Guitar Tips

Guitar Maintenance — Cleaning Strings

There are 3 ways to make your strings and your frets last longer.

1. Clean your strings!

2. Clean your strings!

3. Clean your strings!

Most people clean their cars but not their guitars. I believe that a guitar should be cleaned after each hour of playing. But it depends on the individual, the more you sweat the more your strings need to be cleaned.

When strings are not kept clean, it creates extra fret wear, so cleaning your strings will definitely save you money in the long run.

You need a clean, lint free cloth (an old pillowslip or hankie works well). Place the cloth under the bridge end of each string, one at a time. Drag the cloth along the entire length of the string up towards the nut and back. Repeat this for each string to remove all Finger Filth. Doing this will definitely prolong string and fret life. Most people just clean across the top of the strings and miss the Bad Stuff lurking underneath between the string and the fret.

Guitar Maintenance - Changing Strings

How often you need to change your steel strings depends on how much you play and how much you sweat (and your proximity to the ocean)! Some players e.g. Tommy Emmanuel need to change strings after every gig, while others can keep their strings for months.

The method of changing strings that I believe to be the best, after many years and extensive experience is as follows:

Step 1: You need a string winder (crank handle) and a set of small but good quality side cutters. An electronic tuner helps to expedit the process. There are at least great guitar tuning apps available now.

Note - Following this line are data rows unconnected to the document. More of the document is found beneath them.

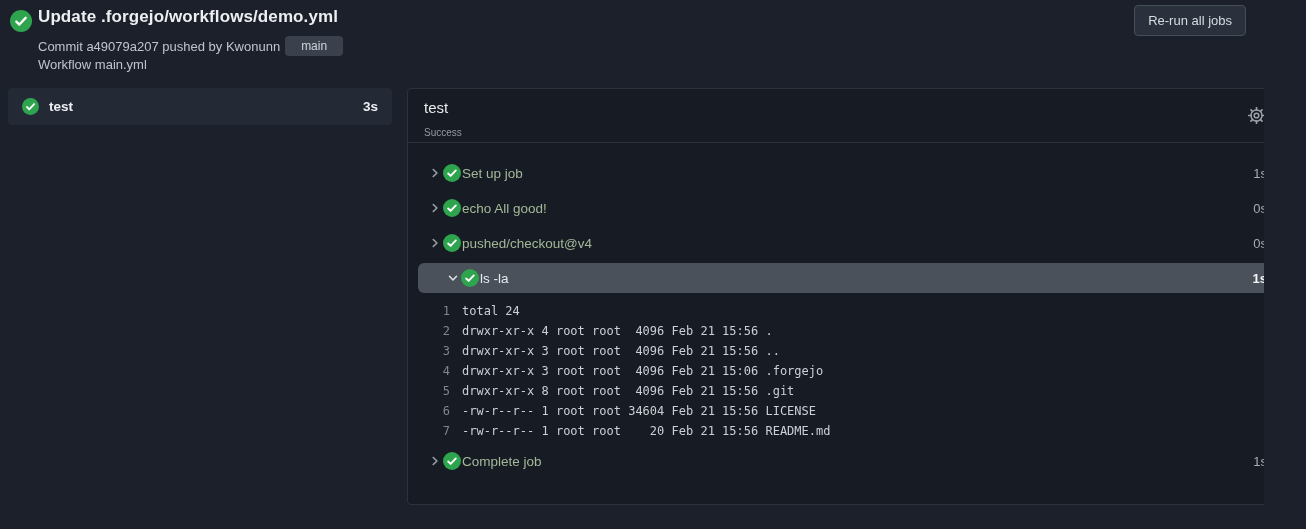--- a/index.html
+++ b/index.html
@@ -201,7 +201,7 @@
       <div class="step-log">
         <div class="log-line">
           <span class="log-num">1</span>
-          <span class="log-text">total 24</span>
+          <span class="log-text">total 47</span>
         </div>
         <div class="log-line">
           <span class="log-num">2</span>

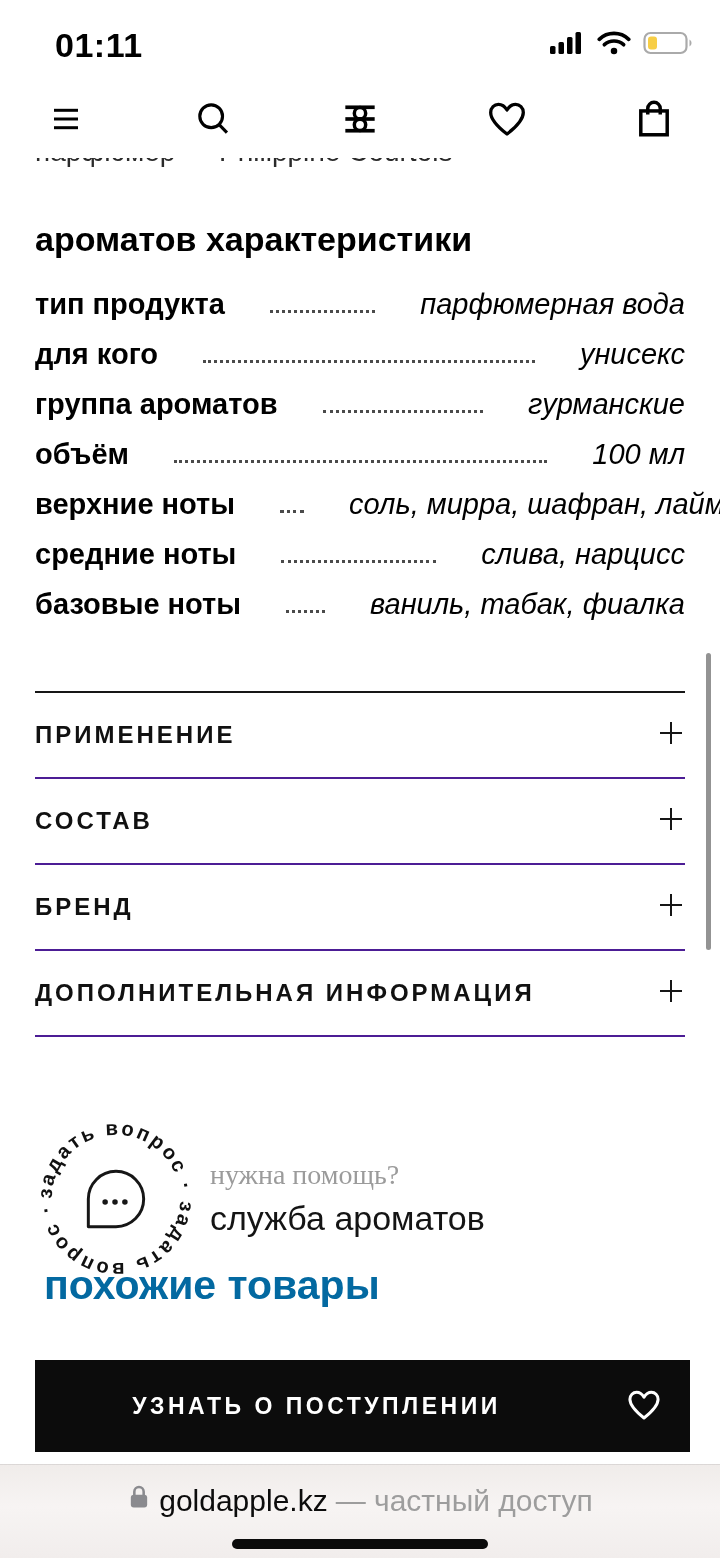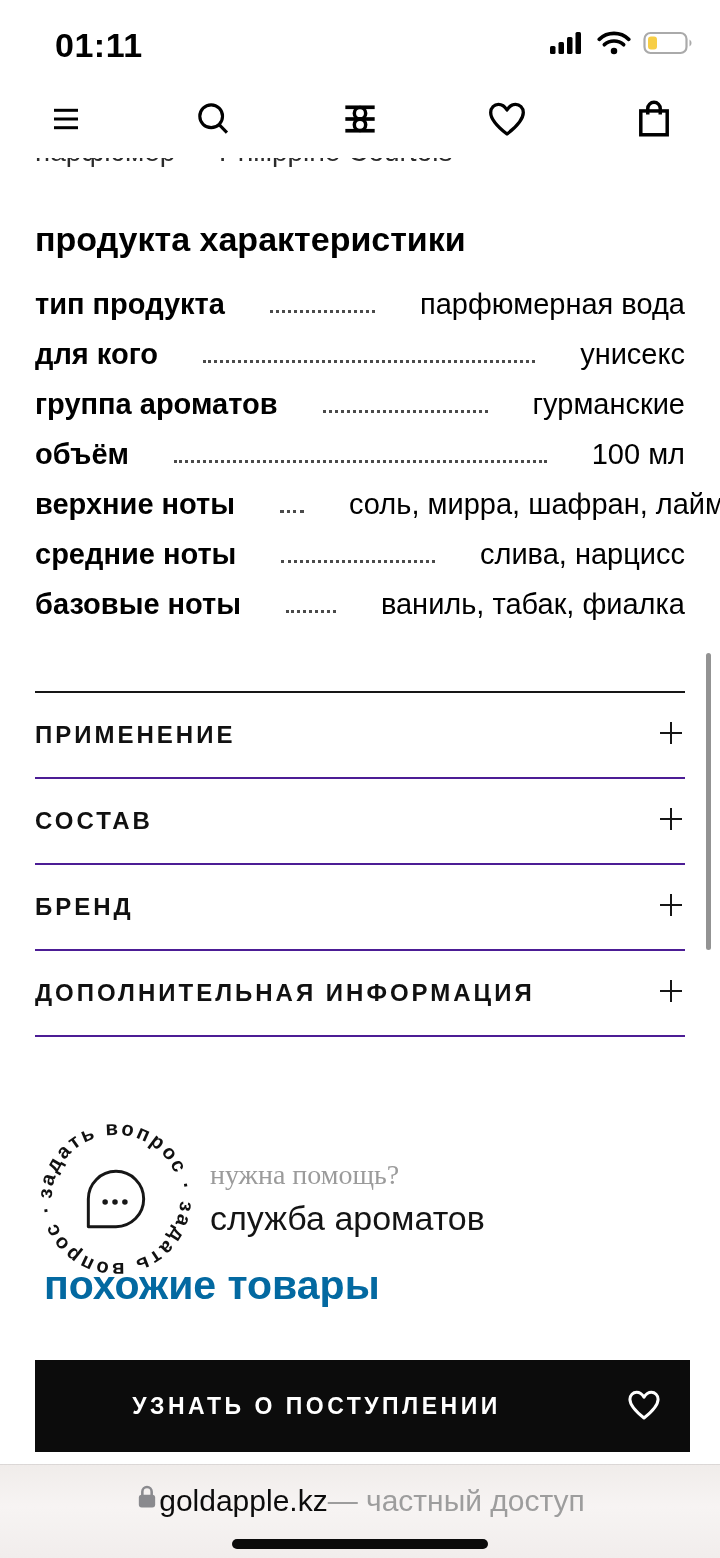--- a/index.html
+++ b/index.html
@@ -209,7 +209,7 @@
   <span>парфюмер — Philippine Courtois</span>
 </div>
 
-<h1 class="specs-title">продукта характеристики</h1>
+<h1 class="specs-title">ароматов характеристики</h1>
 
 <div class="specs">
   <div class="spec-row">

Step 2: Loosen your strings one at a time before cutting them, so that the guitar neck is not presented with the sudden jolt of going from full tension to no tension.

Step 3: With acoustic pin bridges, I gently remove each bridge pin with the side cutters, working upward, so that my hand is upside own on the face of the guitar and I’m pulling the bridge pins up towards me. That way if I slip I injure my face, not the guitar’s face! I also often use my left hand inside the guitar to push the pins out from the inside.

Step 4: After lemon oiling the fretboard and hand buffing the frets, I put the strings on one at a time, beginning with the low E.

Step 5: I rotate the machine heads so that the through holes for the strings are facing towards the nut slots.

Step 6: I put the string end through the hole, holding the end of it tightly with my left hand, I lift the string away from the neck by approximately 4 - 6 cm.

Step 7: I then make the string go around the peg head, above the protruding part of the string. Then use the string winder to wind the other winds below the protruding part. As the string winds on, I hold its tension by simultaneously pushing down on the string with the forefinger of my right hand and pulling up on it with the other fingers of my right hand.

Step 8: The object is to get 2 - 5 snug winds of string onto the machine head post. I find this a far better technique than the knotting method recommended by some manufacturers. Whenever there’s a knot, there’s space between the string and the machine head which can therefore go flat.

Step 9: It’s very important not to hold the strings in the nut slot whilst winding them on as this will wear the nut down prematurely.

Step 10: Finally, when the strings are getting tight enough that it has to sit in the nut, tune the strings to the desired pitch. Then stretch each string individually. I hold the neck with the fingers of my left hand, making them like a capo when stretching them so there’s no sideways force which may crack the nut. I stretch each string in turn by holding it with my right hand, pulling up with my first two fingers and pushing up with the heel of my hand at the same time. I use quite a bit of force here remembering that the thicker strings will need and take more force than the thinner ones. Stretch them all 2 or 3 times each, until they don’t go flat when you do it.

By using this method you’ll find that your guitar can stay in tune for weeks unless you bump the machine heads or bend the strings one and a half tones or more when playing! Another HUGE advantage of this stringing method is that it enables the string to be removed easily as there are no knots around the posts to be untied.